The problem
Wherever the string "vind" turns up in the data, copy the whole line.

[Collected data]
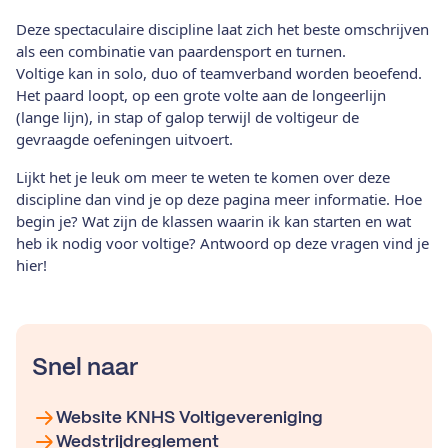
Deze spectaculaire discipline laat zich het beste omschrijven
als een combinatie van paardensport en turnen.
Voltige kan in solo, duo of teamverband worden beoefend.
Het paard loopt, op een grote volte aan de longeerlijn
(lange lijn), in stap of galop terwijl de voltigeur de
gevraagde oefeningen uitvoert.
Lijkt het je leuk om meer te weten te komen over deze
discipline dan vind je op deze pagina meer informatie. Hoe
begin je? Wat zijn de klassen waarin ik kan starten en wat
heb ik nodig voor voltige? Antwoord op deze vragen vind je
hier!
Snel naar
Website KNHS Voltigevereniging
Wedstrijdreglement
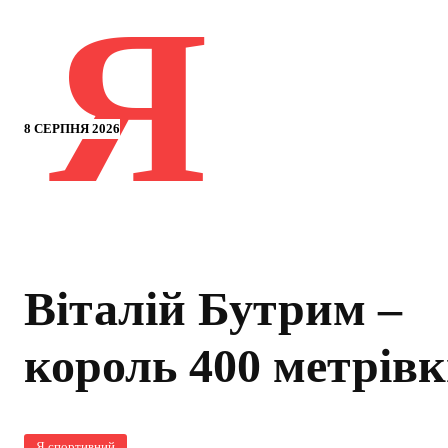
Я
8 СЕРПНЯ 2026
Віталій Бутрим –
король 400 метрів
Я спортивний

Solution to this task
discipline dan vind je op deze pagina meer informatie. Hoe
heb ik nodig voor voltige? Antwoord op deze vragen vind je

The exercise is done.